Bloodshed Among Laborers:
One Molder Killed and Others Wounded
in Riot in Troy, 1883

The following article was published in the June 12, 1883 edition of The New York Times. It was submitted to this site by Mary Kay of Tampa, Florida.

Troy, June 11 -- Trouble has been brewing here between the union and non-union molders since the Malleable Iron Works displaced their employees with non-union men, and it culminated this afternoon in a bloody fight between the factions on Ida Hill, which has already resulted in the death of one man, while it is not unlikely that others may die of injuries received in the melee.

On Saturday night, several shots were fired from the "scab" boarding-house in Fifteenth Street. They were understood to be a challenge to the union molders, but no attention was paid at the time to them. Yesterday, however, some of the "scabs" paraded in front of William MEHAN's saloon, in Congress Street, which is the rendezvous of the union men. The union men abstained from violence during the afternoon, but in the evening, there were several rows between the men, although not in the immediate vicinity of Mehan's. The night passed without bloodshed.
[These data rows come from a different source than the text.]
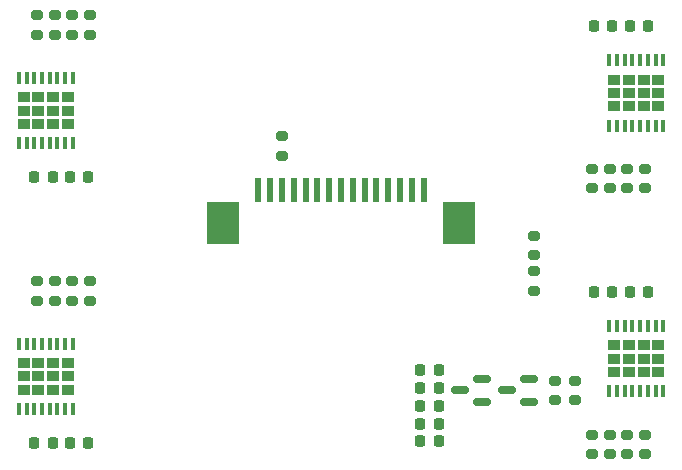
<source format=gbr>
%TF.GenerationSoftware,KiCad,Pcbnew,8.0.1*%
%TF.CreationDate,2024-11-17T11:13:03+09:00*%
%TF.ProjectId,MD-20240410,4d442d32-3032-4343-9034-31302e6b6963,rev?*%
%TF.SameCoordinates,Original*%
%TF.FileFunction,Paste,Top*%
%TF.FilePolarity,Positive*%
%FSLAX46Y46*%
G04 Gerber Fmt 4.6, Leading zero omitted, Abs format (unit mm)*
G04 Created by KiCad (PCBNEW 8.0.1) date 2024-11-17 11:13:03*
%MOMM*%
%LPD*%
G01*
G04 APERTURE LIST*
G04 Aperture macros list*
%AMRoundRect*
0 Rectangle with rounded corners*
0 $1 Rounding radius*
0 $2 $3 $4 $5 $6 $7 $8 $9 X,Y pos of 4 corners*
0 Add a 4 corners polygon primitive as box body*
4,1,4,$2,$3,$4,$5,$6,$7,$8,$9,$2,$3,0*
0 Add four circle primitives for the rounded corners*
1,1,$1+$1,$2,$3*
1,1,$1+$1,$4,$5*
1,1,$1+$1,$6,$7*
1,1,$1+$1,$8,$9*
0 Add four rect primitives between the rounded corners*
20,1,$1+$1,$2,$3,$4,$5,0*
20,1,$1+$1,$4,$5,$6,$7,0*
20,1,$1+$1,$6,$7,$8,$9,0*
20,1,$1+$1,$8,$9,$2,$3,0*%
G04 Aperture macros list end*
%ADD10RoundRect,0.200000X-0.275000X0.200000X-0.275000X-0.200000X0.275000X-0.200000X0.275000X0.200000X0*%
%ADD11RoundRect,0.225000X0.225000X0.250000X-0.225000X0.250000X-0.225000X-0.250000X0.225000X-0.250000X0*%
%ADD12R,1.050000X0.880000*%
%ADD13R,0.450000X1.050000*%
%ADD14RoundRect,0.200000X0.275000X-0.200000X0.275000X0.200000X-0.275000X0.200000X-0.275000X-0.200000X0*%
%ADD15RoundRect,0.225000X-0.225000X-0.250000X0.225000X-0.250000X0.225000X0.250000X-0.225000X0.250000X0*%
%ADD16R,0.610000X2.000000*%
%ADD17R,2.680000X3.600000*%
%ADD18RoundRect,0.150000X0.587500X0.150000X-0.587500X0.150000X-0.587500X-0.150000X0.587500X-0.150000X0*%
G04 APERTURE END LIST*
D10*
%TO.C,R16*%
X24250001Y5575000D03*
X24250001Y3925000D03*
%TD*%
%TO.C,R13*%
X21250001Y-16925000D03*
X21250001Y-18575000D03*
%TD*%
%TO.C,R23*%
X16325001Y-100000D03*
X16325001Y-1750000D03*
%TD*%
D11*
%TO.C,C4*%
X8275001Y-16000000D03*
X6725001Y-16000000D03*
%TD*%
D12*
%TO.C,U2*%
X-23124999Y-10866600D03*
X-24374999Y-10866600D03*
X-25624999Y-10866600D03*
X-26874999Y-10866600D03*
X-23124999Y-12000000D03*
X-24374999Y-12000000D03*
X-25624999Y-12000000D03*
X-26874999Y-12000000D03*
X-23124999Y-13133400D03*
X-24374999Y-13133400D03*
X-25624999Y-13133400D03*
X-26874999Y-13133400D03*
D13*
X-22724999Y-9225000D03*
X-23374999Y-9225000D03*
X-24024999Y-9225000D03*
X-24674999Y-9225000D03*
X-25324999Y-9225000D03*
X-25974999Y-9225000D03*
X-26624999Y-9225000D03*
X-27274999Y-9225000D03*
X-27274999Y-14775000D03*
X-26624999Y-14775000D03*
X-25974999Y-14775000D03*
X-25324999Y-14775000D03*
X-24674999Y-14775000D03*
X-24024999Y-14775000D03*
X-23374999Y-14775000D03*
X-22724999Y-14775000D03*
%TD*%
D12*
%TO.C,U1*%
X-23124999Y11633400D03*
X-24374999Y11633400D03*
X-25624999Y11633400D03*
X-26874999Y11633400D03*
X-23124999Y10500000D03*
X-24374999Y10500000D03*
X-25624999Y10500000D03*
X-26874999Y10500000D03*
X-23124999Y9366600D03*
X-24374999Y9366600D03*
X-25624999Y9366600D03*
X-26874999Y9366600D03*
D13*
X-22724999Y13275000D03*
X-23374999Y13275000D03*
X-24024999Y13275000D03*
X-24674999Y13275000D03*
X-25324999Y13275000D03*
X-25974999Y13275000D03*
X-26624999Y13275000D03*
X-27274999Y13275000D03*
X-27274999Y7725000D03*
X-26624999Y7725000D03*
X-25974999Y7725000D03*
X-25324999Y7725000D03*
X-24674999Y7725000D03*
X-24024999Y7725000D03*
X-23374999Y7725000D03*
X-22724999Y7725000D03*
%TD*%
D11*
%TO.C,C9*%
X-21424999Y-17650000D03*
X-22974999Y-17650000D03*
%TD*%
%TO.C,C5*%
X8275001Y-14500000D03*
X6725001Y-14500000D03*
%TD*%
%TO.C,C8*%
X8275001Y-11500000D03*
X6725001Y-11500000D03*
%TD*%
%TO.C,C10*%
X-24424999Y-17650000D03*
X-25974999Y-17650000D03*
%TD*%
D10*
%TO.C,R14*%
X22750001Y-16925000D03*
X22750001Y-18575000D03*
%TD*%
%TO.C,R17*%
X21250001Y5575000D03*
X21250001Y3925000D03*
%TD*%
%TO.C,R21*%
X16325001Y-3100000D03*
X16325001Y-4750000D03*
%TD*%
D14*
%TO.C,R7*%
X-25749999Y16925000D03*
X-25749999Y18575000D03*
%TD*%
D10*
%TO.C,R12*%
X24250001Y-16925000D03*
X24250001Y-18575000D03*
%TD*%
D14*
%TO.C,R8*%
X-24249999Y-5575000D03*
X-24249999Y-3925000D03*
%TD*%
D15*
%TO.C,C12*%
X24425001Y-4850000D03*
X25975001Y-4850000D03*
%TD*%
D16*
%TO.C,J8*%
X-7000000Y3800000D03*
X-6000000Y3800000D03*
X-5000000Y3800000D03*
X-4000000Y3800000D03*
X-3000000Y3800000D03*
X-2000000Y3800000D03*
X-1000000Y3800000D03*
X0Y3800000D03*
X1000000Y3800000D03*
X2000000Y3800000D03*
X3000000Y3800000D03*
X4000000Y3800000D03*
X5000000Y3800000D03*
X6000000Y3800000D03*
X7000000Y3800000D03*
D17*
X-9990000Y1000000D03*
X9990000Y1000000D03*
%TD*%
D12*
%TO.C,U3*%
X23125001Y-11633400D03*
X24375001Y-11633400D03*
X25625001Y-11633400D03*
X26875001Y-11633400D03*
X23125001Y-10500000D03*
X24375001Y-10500000D03*
X25625001Y-10500000D03*
X26875001Y-10500000D03*
X23125001Y-9366600D03*
X24375001Y-9366600D03*
X25625001Y-9366600D03*
X26875001Y-9366600D03*
D13*
X22725001Y-13275000D03*
X23375001Y-13275000D03*
X24025001Y-13275000D03*
X24675001Y-13275000D03*
X25325001Y-13275000D03*
X25975001Y-13275000D03*
X26625001Y-13275000D03*
X27275001Y-13275000D03*
X27275001Y-7725000D03*
X26625001Y-7725000D03*
X25975001Y-7725000D03*
X25325001Y-7725000D03*
X24675001Y-7725000D03*
X24025001Y-7725000D03*
X23375001Y-7725000D03*
X22725001Y-7725000D03*
%TD*%
D15*
%TO.C,C14*%
X24425001Y17650000D03*
X25975001Y17650000D03*
%TD*%
D10*
%TO.C,R18*%
X22750001Y5575000D03*
X22750001Y3925000D03*
%TD*%
%TO.C,R15*%
X25750001Y-16925000D03*
X25750001Y-18575000D03*
%TD*%
D14*
%TO.C,R10*%
X-22749999Y-5575000D03*
X-22749999Y-3925000D03*
%TD*%
D11*
%TO.C,C3*%
X8275001Y-17470000D03*
X6725001Y-17470000D03*
%TD*%
D14*
%TO.C,R4*%
X-24249999Y16925000D03*
X-24249999Y18575000D03*
%TD*%
D12*
%TO.C,U4*%
X23125001Y10866600D03*
X24375001Y10866600D03*
X25625001Y10866600D03*
X26875001Y10866600D03*
X23125001Y12000000D03*
X24375001Y12000000D03*
X25625001Y12000000D03*
X26875001Y12000000D03*
X23125001Y13133400D03*
X24375001Y13133400D03*
X25625001Y13133400D03*
X26875001Y13133400D03*
D13*
X22725001Y9225000D03*
X23375001Y9225000D03*
X24025001Y9225000D03*
X24675001Y9225000D03*
X25325001Y9225000D03*
X25975001Y9225000D03*
X26625001Y9225000D03*
X27275001Y9225000D03*
X27275001Y14775000D03*
X26625001Y14775000D03*
X25975001Y14775000D03*
X25325001Y14775000D03*
X24675001Y14775000D03*
X24025001Y14775000D03*
X23375001Y14775000D03*
X22725001Y14775000D03*
%TD*%
D11*
%TO.C,C1*%
X-21424999Y4850000D03*
X-22974999Y4850000D03*
%TD*%
D15*
%TO.C,C11*%
X21425001Y-4850000D03*
X22975001Y-4850000D03*
%TD*%
D10*
%TO.C,R19*%
X25750001Y5575000D03*
X25750001Y3925000D03*
%TD*%
D14*
%TO.C,R11*%
X-25749999Y-5575000D03*
X-25749999Y-3925000D03*
%TD*%
D15*
%TO.C,C13*%
X21425001Y17650000D03*
X22975001Y17650000D03*
%TD*%
D14*
%TO.C,R1*%
X-5000000Y6675000D03*
X-5000000Y8325000D03*
%TD*%
%TO.C,R3*%
X-21249999Y16925000D03*
X-21249999Y18575000D03*
%TD*%
D11*
%TO.C,C2*%
X-24424999Y4850000D03*
X-25974999Y4850000D03*
%TD*%
D14*
%TO.C,R9*%
X-21249999Y-5575000D03*
X-21249999Y-3925000D03*
%TD*%
D10*
%TO.C,R22*%
X18075001Y-12350000D03*
X18075001Y-14000000D03*
%TD*%
D14*
%TO.C,R6*%
X-22749999Y16925000D03*
X-22749999Y18575000D03*
%TD*%
D11*
%TO.C,C7*%
X8275001Y-13000000D03*
X6725001Y-13000000D03*
%TD*%
D18*
%TO.C,Q2*%
X11937501Y-14125000D03*
X11937501Y-12225000D03*
X10062501Y-13175000D03*
%TD*%
%TO.C,Q1*%
X15937501Y-14125000D03*
X15937501Y-12225000D03*
X14062501Y-13175000D03*
%TD*%
D10*
%TO.C,R20*%
X19825001Y-12350000D03*
X19825001Y-14000000D03*
%TD*%
M02*

</source>
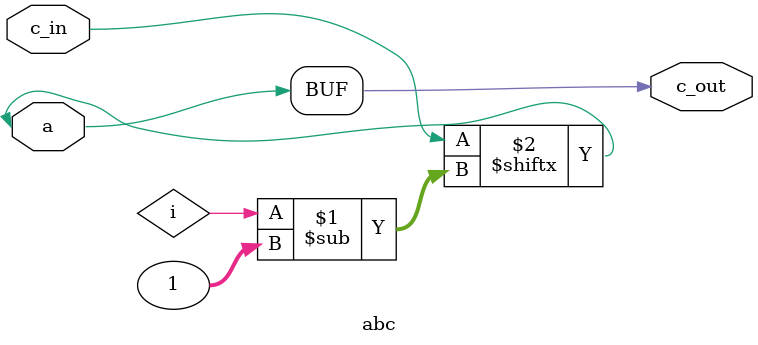
<source format=sv>
module abc (a, c_in, c_out);

	input a;
	input c_in;
	output c_out;

		assign c_out = a;
		assign a = c_in[i-1];
		assign a[i] = c_in[i];

endmodule

	

</source>
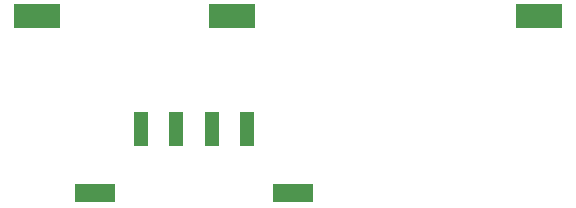
<source format=gtp>
G04 #@! TF.GenerationSoftware,KiCad,Pcbnew,5.1.9+dfsg1-1+deb11u1*
G04 #@! TF.CreationDate,2023-02-14T20:28:48+09:00*
G04 #@! TF.ProjectId,zenfone-max-m2-battery-breakout,7a656e66-6f6e-4652-9d6d-61782d6d322d,rev?*
G04 #@! TF.SameCoordinates,Original*
G04 #@! TF.FileFunction,Paste,Top*
G04 #@! TF.FilePolarity,Positive*
%FSLAX46Y46*%
G04 Gerber Fmt 4.6, Leading zero omitted, Abs format (unit mm)*
G04 Created by KiCad (PCBNEW 5.1.9+dfsg1-1+deb11u1) date 2023-02-14 20:28:48*
%MOMM*%
%LPD*%
G01*
G04 APERTURE LIST*
%ADD10R,1.270000X2.919999*%
%ADD11R,3.430001X1.650000*%
%ADD12R,4.000000X2.000000*%
G04 APERTURE END LIST*
D10*
X179499999Y-71750000D03*
X176500000Y-71750000D03*
X173500000Y-71750000D03*
X170500001Y-71750000D03*
D11*
X183385004Y-77220012D03*
X166614996Y-77220012D03*
D12*
X161750000Y-62250000D03*
X178210000Y-62250000D03*
X204210000Y-62250000D03*
M02*

</source>
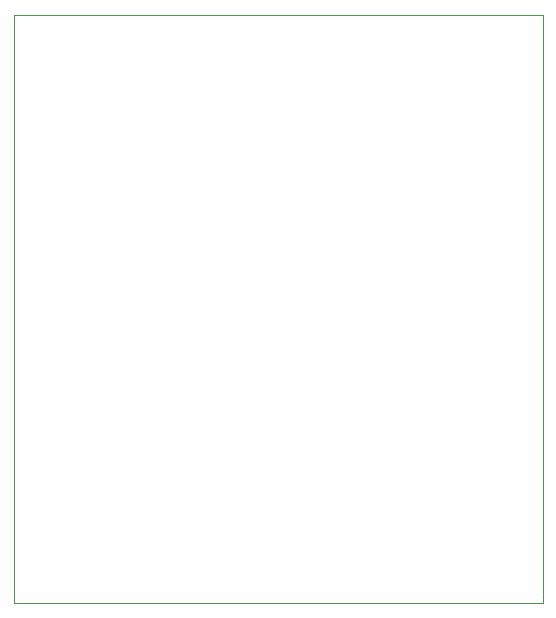
<source format=gbr>
%TF.GenerationSoftware,KiCad,Pcbnew,5.99.0-unknown-2b86b34124~125~ubuntu18.04.1*%
%TF.CreationDate,2021-04-08T16:17:32+02:00*%
%TF.ProjectId,controlAVR155,636f6e74-726f-46c4-9156-523135352e6b,rev?*%
%TF.SameCoordinates,Original*%
%TF.FileFunction,Profile,NP*%
%FSLAX46Y46*%
G04 Gerber Fmt 4.6, Leading zero omitted, Abs format (unit mm)*
G04 Created by KiCad (PCBNEW 5.99.0-unknown-2b86b34124~125~ubuntu18.04.1) date 2021-04-08 16:17:32*
%MOMM*%
%LPD*%
G01*
G04 APERTURE LIST*
%TA.AperFunction,Profile*%
%ADD10C,0.050000*%
%TD*%
G04 APERTURE END LIST*
D10*
X149800000Y-119500000D02*
X149800000Y-69700000D01*
X114300000Y-69700000D02*
X105000000Y-69700000D01*
X149700000Y-119500000D02*
X149800000Y-119500000D01*
X149800000Y-69700000D02*
X143000000Y-69700000D01*
X143000000Y-69700000D02*
X114300000Y-69700000D01*
X105000000Y-119500000D02*
X149700000Y-119500000D01*
X105000000Y-69700000D02*
X105000000Y-119500000D01*
M02*

</source>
This afternoon, several union and non-union men, some of whom had been drinking, met near Mehan's, and words soon led to blows. Some of the non-union men drew revolvers and began shooting. One of the bullets struck William HUTCHISON, a union molder employed in the Co-operative Foundry, in the breast. Hutchison fell to the ground and was picked up by a Mrs. JONES, who held him in her arms while the blood spurted from his mouth.

The police were informed of the fighting by telephone from the office of the Malleable Iron Works, and the police from Station No. 2, under Superintendent QUIGLEY, hastened to the bar.

On arriving on the scene, they found a crowd of excited men, discharging pistols promiscuously, and a large gathering of people standing at a distance, looking on at the bloody work. Superintendent Quigley and his men did not hesitate to rush in among the rioters, and in a few minutes, they had arrested the most violent.

Sanford C. WHIBE, age 19; Thomas CANFIELD, age 18; Thomas JONES, age 23; and John JONES, age 22, were taken into custody. Whibe and Canfield were the most violent of the non-union men. The Jones boys are the sons of the woman who held Hutchinson in her arms while he died. They were formerly apprentices to the iron company, and the loud manner in which they expressed their indignation at the shooting of Hutchinson was the cause of their arrest.

During the fight, Joseph WINESTON, a union molder, was shot in the mouth and is not expected to live through the night. Arthur IMESON, also a union molder, received two bullets in the leg.

Superintendent Quigley was roughly handled by the mob. He was knocked down and choked and would have fared ill had it not been for the timely assistance of his men.

The prisoners were taken to the police station in a streetcar. The car was followed by an excited crowd, and threats of lynching Whibe were made. But calmer counsels prevailed, and the prisoners were safely lodged in the police station.

When the men were searched, no pistols were found in the possession of the prisoners. Whibe and Canfield said they had left their revolvers in the office of the Malleable Iron Works.

The active police force has been detailed for duty at the scene of the murder tonight. The reserve force has been instructed to hold itself in readiness in case of emergency.